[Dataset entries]
╭──

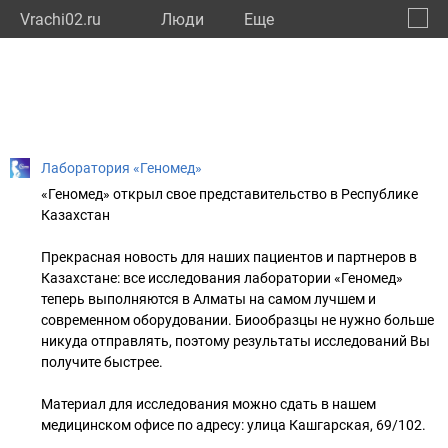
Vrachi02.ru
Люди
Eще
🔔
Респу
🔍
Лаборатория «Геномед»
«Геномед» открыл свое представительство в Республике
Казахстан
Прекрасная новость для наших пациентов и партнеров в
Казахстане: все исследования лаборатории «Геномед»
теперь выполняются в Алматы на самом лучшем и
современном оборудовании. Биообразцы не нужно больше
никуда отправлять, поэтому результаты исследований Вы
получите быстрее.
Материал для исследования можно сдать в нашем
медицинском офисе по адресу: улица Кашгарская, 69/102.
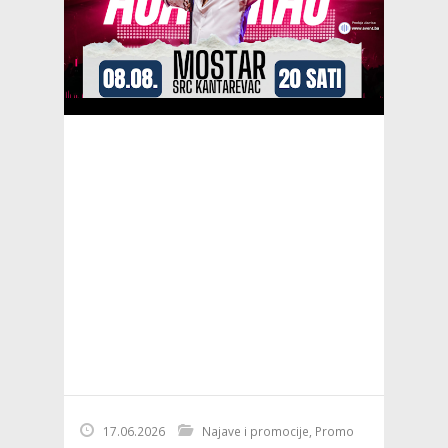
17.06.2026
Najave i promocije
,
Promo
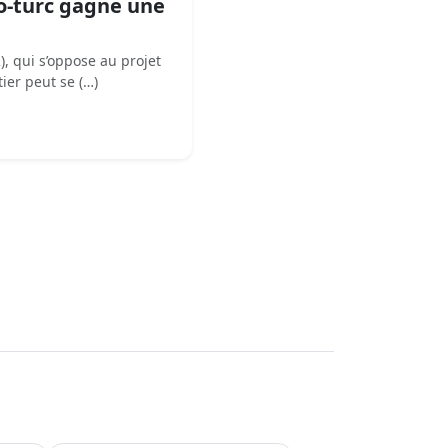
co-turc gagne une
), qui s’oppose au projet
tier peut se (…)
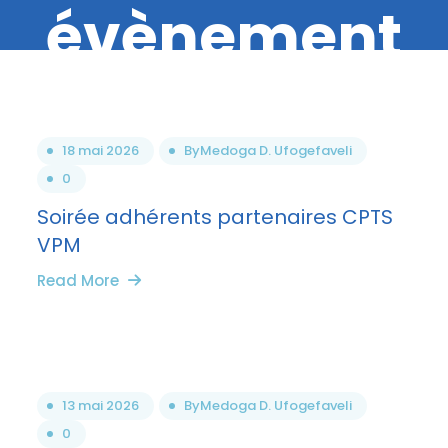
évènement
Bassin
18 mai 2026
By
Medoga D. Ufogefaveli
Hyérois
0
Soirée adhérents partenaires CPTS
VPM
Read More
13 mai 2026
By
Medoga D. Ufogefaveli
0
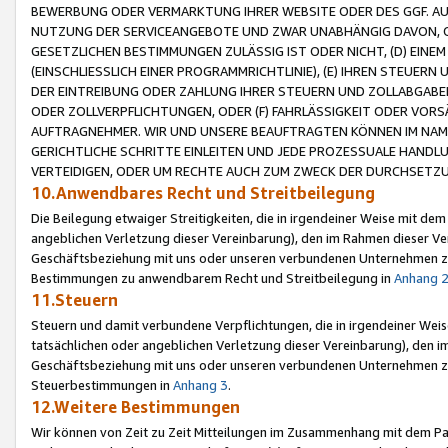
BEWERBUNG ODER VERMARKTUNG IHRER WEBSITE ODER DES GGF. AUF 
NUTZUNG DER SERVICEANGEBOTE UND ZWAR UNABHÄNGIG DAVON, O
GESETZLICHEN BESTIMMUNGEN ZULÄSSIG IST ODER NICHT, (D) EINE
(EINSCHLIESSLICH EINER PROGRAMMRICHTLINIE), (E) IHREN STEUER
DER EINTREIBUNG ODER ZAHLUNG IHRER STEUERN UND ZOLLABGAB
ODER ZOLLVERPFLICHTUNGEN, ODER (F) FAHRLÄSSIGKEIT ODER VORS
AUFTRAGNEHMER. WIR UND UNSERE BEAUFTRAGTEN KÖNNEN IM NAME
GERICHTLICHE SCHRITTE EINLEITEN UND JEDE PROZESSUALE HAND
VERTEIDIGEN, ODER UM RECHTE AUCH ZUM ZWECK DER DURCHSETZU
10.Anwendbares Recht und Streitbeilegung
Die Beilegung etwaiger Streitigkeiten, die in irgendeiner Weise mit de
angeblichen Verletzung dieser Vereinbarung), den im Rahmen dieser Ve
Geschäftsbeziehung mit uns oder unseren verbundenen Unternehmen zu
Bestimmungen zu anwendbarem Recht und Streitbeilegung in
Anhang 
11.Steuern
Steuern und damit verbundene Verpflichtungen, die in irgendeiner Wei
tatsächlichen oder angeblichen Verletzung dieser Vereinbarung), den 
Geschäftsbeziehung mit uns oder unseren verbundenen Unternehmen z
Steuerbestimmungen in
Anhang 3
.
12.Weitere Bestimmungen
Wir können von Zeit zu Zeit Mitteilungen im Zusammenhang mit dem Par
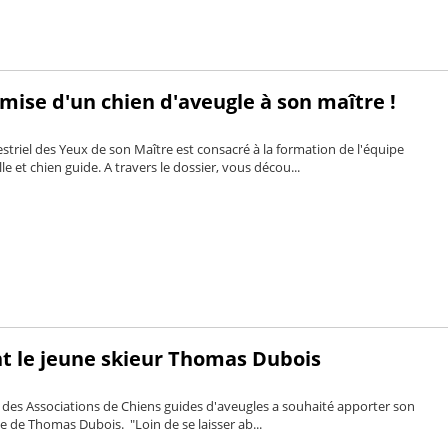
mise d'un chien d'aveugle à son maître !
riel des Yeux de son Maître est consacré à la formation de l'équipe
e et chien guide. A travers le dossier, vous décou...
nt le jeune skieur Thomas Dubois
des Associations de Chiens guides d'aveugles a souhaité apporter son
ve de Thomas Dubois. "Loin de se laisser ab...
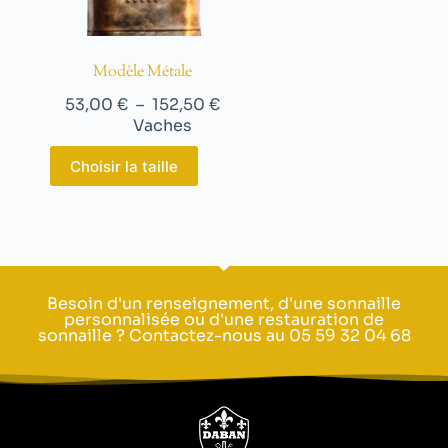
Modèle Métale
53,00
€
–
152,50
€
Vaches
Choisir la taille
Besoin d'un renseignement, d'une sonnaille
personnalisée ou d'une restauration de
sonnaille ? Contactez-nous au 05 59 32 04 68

╰──
╭──

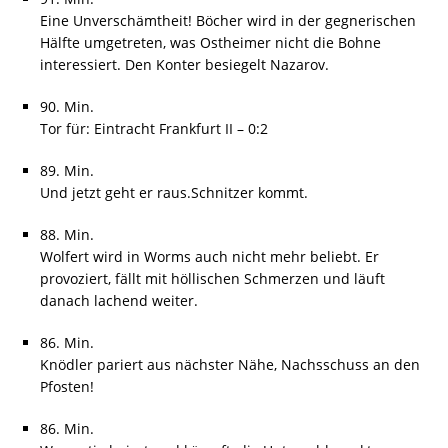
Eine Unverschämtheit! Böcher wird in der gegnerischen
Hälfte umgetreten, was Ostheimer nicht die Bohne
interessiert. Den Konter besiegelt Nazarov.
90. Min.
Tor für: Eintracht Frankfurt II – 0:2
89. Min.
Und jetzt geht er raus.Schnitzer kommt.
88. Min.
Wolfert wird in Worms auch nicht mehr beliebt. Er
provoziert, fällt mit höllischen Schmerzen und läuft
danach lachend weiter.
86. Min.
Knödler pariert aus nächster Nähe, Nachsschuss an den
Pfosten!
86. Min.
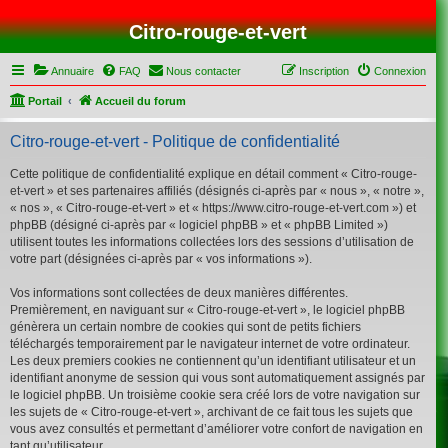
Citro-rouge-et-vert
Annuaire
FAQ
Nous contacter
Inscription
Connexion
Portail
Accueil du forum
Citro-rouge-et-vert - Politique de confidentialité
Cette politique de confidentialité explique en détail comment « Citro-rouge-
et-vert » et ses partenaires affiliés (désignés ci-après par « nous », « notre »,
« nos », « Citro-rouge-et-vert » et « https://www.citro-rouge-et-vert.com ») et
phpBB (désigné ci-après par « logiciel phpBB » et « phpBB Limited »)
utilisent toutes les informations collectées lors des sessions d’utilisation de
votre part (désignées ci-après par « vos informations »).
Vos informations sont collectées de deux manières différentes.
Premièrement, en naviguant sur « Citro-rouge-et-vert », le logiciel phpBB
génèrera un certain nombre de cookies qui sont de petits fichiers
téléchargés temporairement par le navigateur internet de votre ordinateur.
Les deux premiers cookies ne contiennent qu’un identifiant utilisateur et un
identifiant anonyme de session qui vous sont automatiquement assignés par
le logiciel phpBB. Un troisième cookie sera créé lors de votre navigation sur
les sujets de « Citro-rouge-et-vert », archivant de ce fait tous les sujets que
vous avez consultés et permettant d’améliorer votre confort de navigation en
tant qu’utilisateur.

╰──
╭──

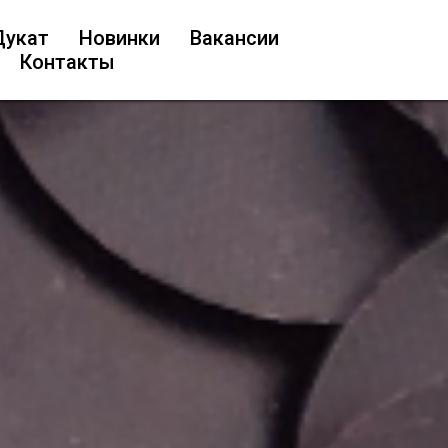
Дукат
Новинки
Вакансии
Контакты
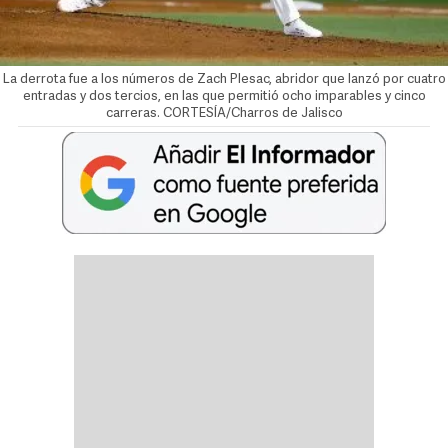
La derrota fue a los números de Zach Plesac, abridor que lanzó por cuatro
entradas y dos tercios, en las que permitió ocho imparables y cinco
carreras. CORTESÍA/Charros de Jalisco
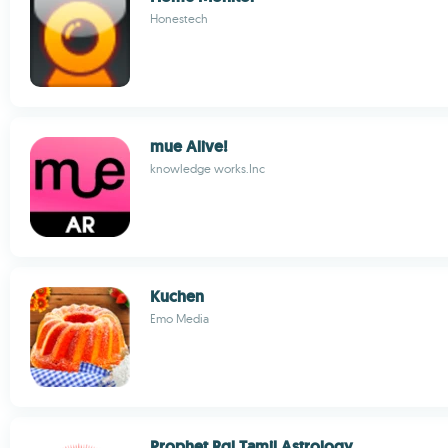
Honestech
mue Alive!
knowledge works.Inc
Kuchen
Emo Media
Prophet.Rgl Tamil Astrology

╰──

**Problem details**
Return, word for word, the lines of the records that begin at the line containing "Vrachi02.ru" and stop after the line containing "tier peut se (…)". Leave the pictures out of your answer.

**Task result**
Vrachi02.ru
Люди
Eще
🔔
Респу
🔍
Лаборатория «Геномед»
«Геномед» открыл свое представительство в Республике
Казахстан
Прекрасная новость для наших пациентов и партнеров в
Казахстане: все исследования лаборатории «Геномед»
теперь выполняются в Алматы на самом лучшем и
современном оборудовании. Биообразцы не нужно больше
никуда отправлять, поэтому результаты исследований Вы
получите быстрее.
Материал для исследования можно сдать в нашем
медицинском офисе по адресу: улица Кашгарская, 69/102.
17.06.2026
Najave i promocije
,
Promo
co-turc gagne une
), qui s’oppose au projet
tier peut se (…)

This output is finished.